Barone helped former Bronco Julius Thomas, who played football and basketball for Portland State, break out with 24 touchdown receptions from 2013-14. Barone also coached Antonio Gates, one of the most notable basketball-to-tight end converts, in 2007-08. Gates already had three selections to the Pro Bowl by that point but continued his streak up to eight in a row (2004-11) with help from Barone.

"You try to put them in a position where they can have success and take their God-given talents and find ways to be creative to use that to their benefit," Barone said. "Along with that, he has to learn all of the other aspects in that position. Guys that are good athletes, and especially guys that are big-bodied guys that are really good athletes, it's always good to find ways to help highlight that."

Barone and Shurmur said Truesdell is in the same boat as several players who are new to the team this season.


"This is new for him, this style of football, believe it or not. But he's picking things up," Shurmur said. "You can see he's flashing and making plays as a pass receiver; he's becoming more efficient as a blocker, and he's competing.

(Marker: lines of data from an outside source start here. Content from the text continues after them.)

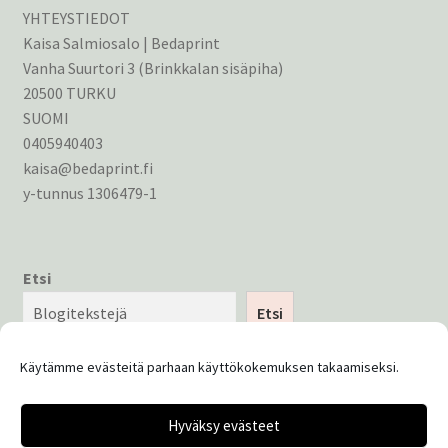
YHTEYSTIEDOT
Kaisa Salmiosalo | Bedaprint
Vanha Suurtori 3 (Brinkkalan sisäpiha)
20500 TURKU
SUOMI
0405940403
kaisa@bedaprint.fi
y-tunnus 1306479-1
Etsi
Etsi
Käytämme evästeitä parhaan käyttökokemuksen takaamiseksi.
Hyväksy evästeet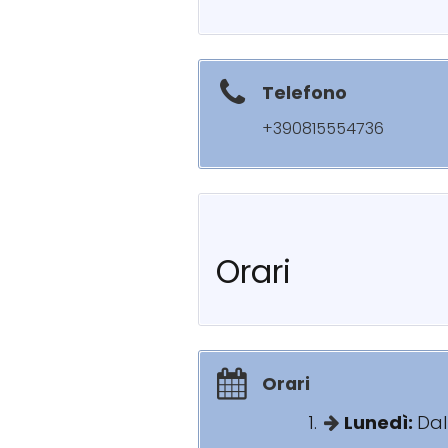
Telefono
+390815554736
Orari
Orari
Lunedì:
Dal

So it's a big challenge for a guy coming in and trying to learn a pro-style offense, and to this point, he's making really good progress."

Truesdell said previous experience of playing fast to find success in the compact dimensions of indoor football is helping his transition to interior routes.

"The speed of arena is just — snap, snap, snap — quick. Everything happens in two to three seconds, and the field is so much smaller so you don't have much room to work," Truesdell said. "Out here, it does move fast still, but once I'm getting everything down and now that I can slow stuff down and have room to work, it's nice. I like being back outside for sure."

Barone said he considers indoor football and the NFL to be two different sports because of the dimensions and because of other duties that NFL tight ends must perform like blocking.

"That's not a natural trait for any basketball player or anyone who never had to block before," Barone said. "You have to keep giving them tools to use, and he has to find ways to find progress in that each and every day.

"There's no doubt that the guy studies," Barone said. "He's always come to me with good questions and is willing to learn and try new things. That's to his credit."